Saved data entries
╭──

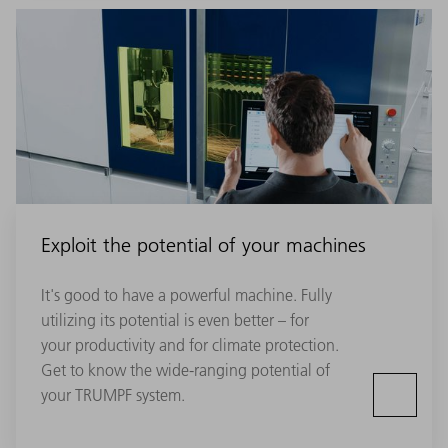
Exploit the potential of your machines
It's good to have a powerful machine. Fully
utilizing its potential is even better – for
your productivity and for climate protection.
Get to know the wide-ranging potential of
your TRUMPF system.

╰──

▶ **Exercise requirements**: Can you quote exactly the lines from the one containing "utilizing its potential is even better – for" through the last line of the records above, and nothing else?

▶ **Answer below**:
utilizing its potential is even better – for
your productivity and for climate protection.
Get to know the wide-ranging potential of
your TRUMPF system.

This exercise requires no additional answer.